The Conservatism principle, when used in accounting, states that a company should always anticipate on future losses, but never on future gains. This to prevent the company, as well as investors, from acting upon overly positive financial reports, only to find out at a later stage that those anticipated gains were never realized. This ultimately affects the owners and investors negatively. So how does the conservatism principle help with our personal finances?
The conservatism principle & personal finance
Before I go into depth, I’d like to share a story which will highlight a mistake I used to make. When I was planning a trip to Montreal, Canada, and making the calculations for how much money was needed, I included income which I had not received yet. Among the included income would be my tax return and items I had put up for sale, but not yet sold.
Neither of these incomes had been realized at the time of departure. To account for my costs during the trip, I used my paycheck, which mostly was meant for other purposes. After my trip I noticed how hard you get hit when income which you anticipated on, isn’t collected. Until I finally received my tax return, I was forced to live incredibly frugal.
Of course, everyone can see that in this example I handled quite stupidly, if I might say so myself, although it does paint a clear picture. It shows how I was anticipating on future income, and it shows the impact this way of money management can have.
However, many people make these kind of calculations: they divide their future income according to the upcoming purchases they are planning to make. The future income is already “used up” in their heads. But when these incomes aren’t realized or unexpected costs come along, it messes with your finances.
Even the most obvious of incomes, your salary, shouldn’t be anticipated on. A company could have financial challenges which might lead to a decision where salaries will be paid out later, or in two parts. Or worse, a company could go bankrupt. When certain gains aren’t realized, you suddenly have to find another way to make up for the amount that you are quickly in need of. 10 out of 10 times this is nearly impossible, causing stress that could have been prevented.
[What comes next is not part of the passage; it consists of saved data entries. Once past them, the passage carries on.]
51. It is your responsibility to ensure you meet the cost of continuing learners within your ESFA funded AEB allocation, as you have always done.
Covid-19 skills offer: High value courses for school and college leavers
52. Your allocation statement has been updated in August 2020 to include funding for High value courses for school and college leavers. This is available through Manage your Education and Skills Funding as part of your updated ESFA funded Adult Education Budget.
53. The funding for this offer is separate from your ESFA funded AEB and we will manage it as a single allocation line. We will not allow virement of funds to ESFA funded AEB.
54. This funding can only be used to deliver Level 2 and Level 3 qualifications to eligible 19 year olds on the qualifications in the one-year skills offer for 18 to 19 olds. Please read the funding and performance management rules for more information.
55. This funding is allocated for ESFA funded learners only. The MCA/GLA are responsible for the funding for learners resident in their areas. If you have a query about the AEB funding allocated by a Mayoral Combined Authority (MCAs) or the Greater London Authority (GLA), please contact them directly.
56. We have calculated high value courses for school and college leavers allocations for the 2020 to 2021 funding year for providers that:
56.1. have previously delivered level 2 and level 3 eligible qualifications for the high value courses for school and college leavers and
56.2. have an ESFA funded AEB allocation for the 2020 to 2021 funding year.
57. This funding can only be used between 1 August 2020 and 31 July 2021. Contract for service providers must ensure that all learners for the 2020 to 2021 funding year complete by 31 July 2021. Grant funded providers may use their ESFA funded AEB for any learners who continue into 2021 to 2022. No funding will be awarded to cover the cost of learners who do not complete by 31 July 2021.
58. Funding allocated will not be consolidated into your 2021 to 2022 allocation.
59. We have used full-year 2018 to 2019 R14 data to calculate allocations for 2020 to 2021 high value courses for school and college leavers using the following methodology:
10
Anticipate on future expenses instead
In contrast, anticipating on future expenses will prepare you for what is yet to come. Once you reckon certain expenses have to be accounted for, you will do good setting money aside until these have to be paid. Might any of these expected expenses resolve for whatever reason, I would recommend you to either save or invest that particular amount you had put aside. If you choose to spend it on anything else really, you will miss out on an opportunity to get ahead financially.
A way that could help you anticipate on future expenses, even without expecting any, is to create a financial buffer. Also knows as an emergency fund. With an emergency fund, you will always be prepared for any expenses that are yet to occur.
The Conservatism Principle should help considerably in making wise monetary decisions. Never include yet to be earned income in any calculations, and always be aware of expenses that might be around the corner.